The recent political and economic issues have shaken investor confidence somewhat and there were few new energy or infrastructure projects announced in early 2023, leading to a downturn in transactional work for law firms. This was reflected more broadly in other key drivers of the economy such as in M&A and finance deals, which were also down in terms of volume. However, given Peru’s position as a key player in the global commodities market (the country accounts for around 10% of the world’s copper supply), law firms are confident of an uptick in foreign investment as soon the situation starts to stabilise.

Another key talking point in the legal market has been the Supreme Decree No. 001-2022-TR, enacted on February 23rd, 2022, which severely restricted enterprises’ ability to outsource certain types of work. Before the law was enacted, there was trepidation from employers and lawyers alike due to the implications of adapting to the change in regulations and the increase in operational costs from doing so.

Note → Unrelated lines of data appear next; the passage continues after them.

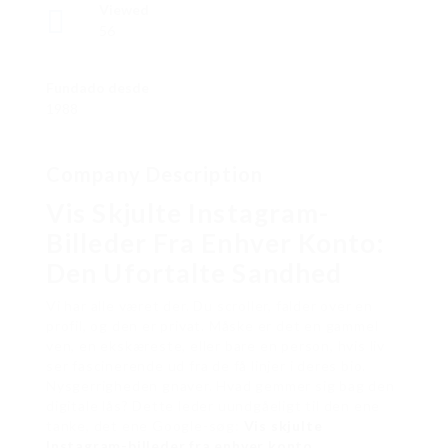
Viewed
56
Fundado desde
1988
Company Description
Vis Skjulte Instagram-
Billeder Fra Enhver Konto:
Den Ufortalte Sandhed
Vi har alle været der. Du scroller, falder over en
profil, og den er privat. Måske er det en gammel
ven, en ekskæreste, eller bare en person, hvis liv
ser fascinerende ud fra de få linjer i deres bio.
Nysgerrigheden gnaver. Hvad gemmer sig bag den
digitale lås? Dette leder uundgåeligt til den ene
tanke, det ene Google-søg:
Vis skjulte
Instagram-billeder fra enhver konto
.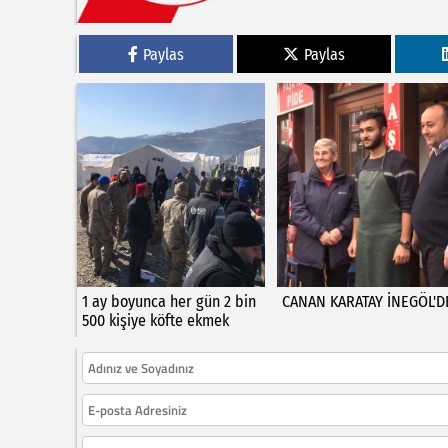
Paylas
Paylas
1 ay boyunca her gün 2 bin
CANAN KARATAY İNEGÖL'D
500 kişiye köfte ekmek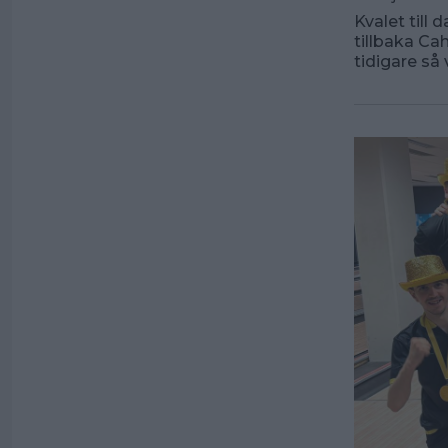
Kvalet till
tillbaka Ca
tidigare så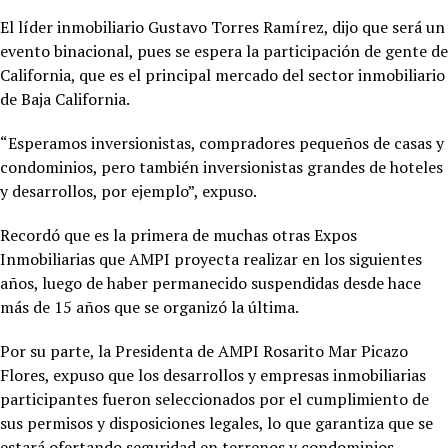
El líder inmobiliario Gustavo Torres Ramírez, dijo que será un
evento binacional, pues se espera la participación de gente de
California, que es el principal mercado del sector inmobiliario
de Baja California.
“Esperamos inversionistas, compradores pequeños de casas y
condominios, pero también inversionistas grandes de hoteles
y desarrollos, por ejemplo”, expuso.
Recordó que es la primera de muchas otras Expos
Inmobiliarias que AMPI proyecta realizar en los siguientes
años, luego de haber permanecido suspendidas desde hace
más de 15 años que se organizó la última.
Por su parte, la Presidenta de AMPI Rosarito Mar Picazo
Flores, expuso que los desarrollos y empresas inmobiliarias
participantes fueron seleccionados por el cumplimiento de
sus permisos y disposiciones legales, lo que garantiza que se
estará ofertando seguridad en terrenos y condominios.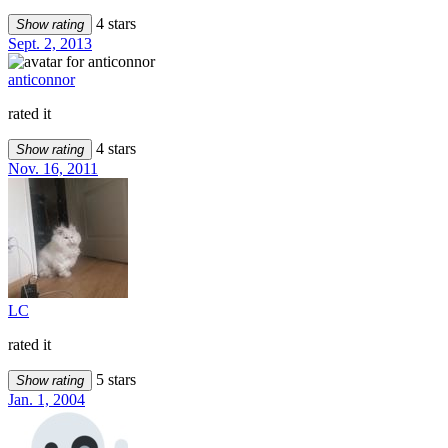
4 stars
Show rating
Sept. 2, 2013
anticonnor
rated it
4 stars
Show rating
Nov. 16, 2011
LC
rated it
5 stars
Show rating
Jan. 1, 2004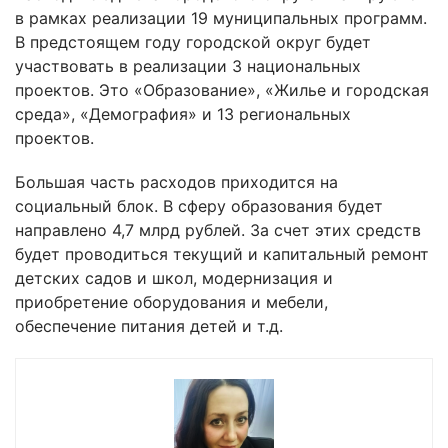
в рамках реализации 19 муниципальных программ.
В предстоящем году городской округ будет
участвовать в реализации 3 национальных
проектов. Это «Образование», «Жилье и городская
среда», «Демография» и 13 региональных
проектов.
Большая часть расходов приходится на
социальный блок. В сферу образования будет
направлено 4,7 млрд рублей. За счет этих средств
будет проводиться текущий и капитальный ремонт
детских садов и школ, модернизация и
приобретение оборудования и мебели,
обеспечение питания детей и т.д.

The change in law led to a huge number of bureaucratic barrier cases brought against government agencies in relation to outsourcing, and in 2022, The Indecopi Specialised Chamber for the Elimination of Bureaucratic Barriers (SEL) suspended the unpopular decree in a blow to the already embattled government. The law sits in limbo until popular action lawsuits filed before the judiciary are resolved. Given the political, economic and social unrest in the country, Boluarte has a huge challenge in uniting the divided nation.

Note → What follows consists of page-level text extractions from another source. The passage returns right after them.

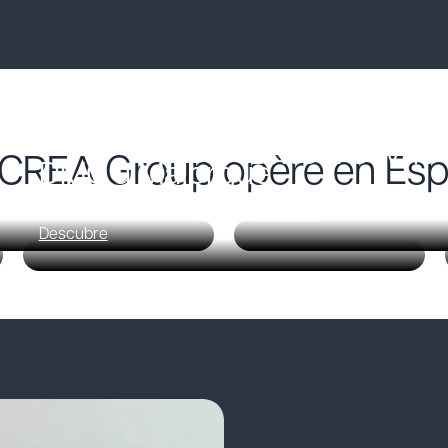
DMC à Séville
ù CREA Group opère en Es
DMC à Majorque
Descubre
Descubre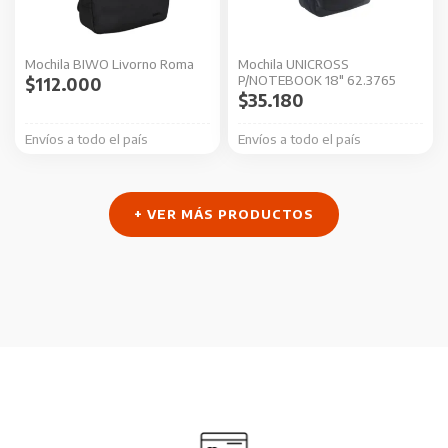
Mochila BIWO Livorno Roma
Mochila UNICROSS
P/NOTEBOOK 18″ 62.3765
$
112.000
$
35.180
Envíos a todo el país
Envíos a todo el país
+ VER MÁS PRODUCTOS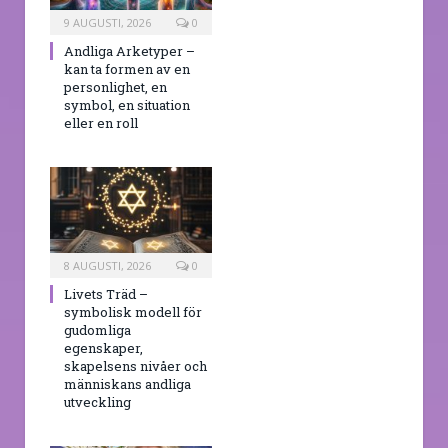
9 AUGUSTI, 2026
0
Andliga Arketyper –
kan ta formen av en
personlighet, en
symbol, en situation
eller en roll
8 AUGUSTI, 2026
0
Livets Träd –
symbolisk modell för
gudomliga
egenskaper,
skapelsens nivåer och
människans andliga
utveckling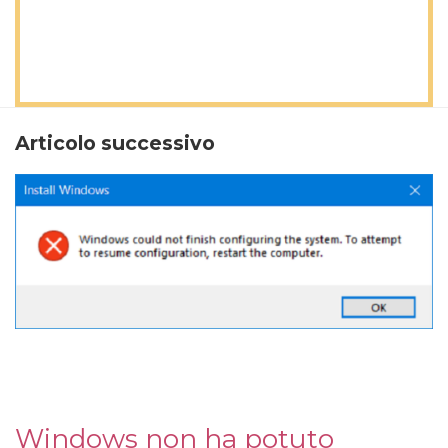
Articolo successivo
Windows non ha potuto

Despite wider challenges and a downturn in transactional work, the legal market remained relatively buoyant during 2022 and 2023, with Rodrigo, Elías & Medrano Abogados; Miranda & Amado; Payet, Rey, Cauvi, Pérez Abogados; Rebaza, Alcázar & De Las Casas; and Hernández & Cía continuing to be the top players in the market, and Muñiz, Olaya, Meléndez, Castro, Ono & Herrera Abogados still handling around a third of all M&A work in the jurisdiction.

Key international firms active in the country include Estudio Echecopar member firm of Baker McKenzie International; Garrigues; Philippi Prietocarrizosa Ferrero DU & Uria; and CMS Grau, which are well known for mining work; DLA Piper Perú; Dentons Peru; and Cuatrecasas.

Major market movements have been limited but one notable merger saw Damma Legal Advisors -best known for its tax offering- absorb Sumara Hub Legal, bringing the former new strength in areas including financial regulation, capital markets and legal innovation; the combination came into effect as of September 2023; while the following month another notable strategic development saw Payet, Rey, Cauvi, Pérez Abogados swoop for CMS Grau's mining team pretty much in its entirety, with a seven-lawyer hire.

Other developments saw the significant growth of Petra Legal, a small firm founded in late 2019 by disputes specialist Javier Lozada Paz, which saw the arrivals of: Claudia Chong (corporate/M&A) and Diego Grissolle  (mining and energy) from Rubio Leguía Normand in March 2023; then that of Fátima De Romaña and Daniel Lovón (both banking and finance specialists) from the former Lazo De Romaña Abogados in July 2023; and finally the incorporation of Martin Mayandia Burns -who was formerly in house- in September 2023.

Note: in this year’s edition of the guide, the dispute resolution table has been split into arbitration, litigation and white-collar crime, allowing readers a better insight into the key players in these dispute resolution sub-segments.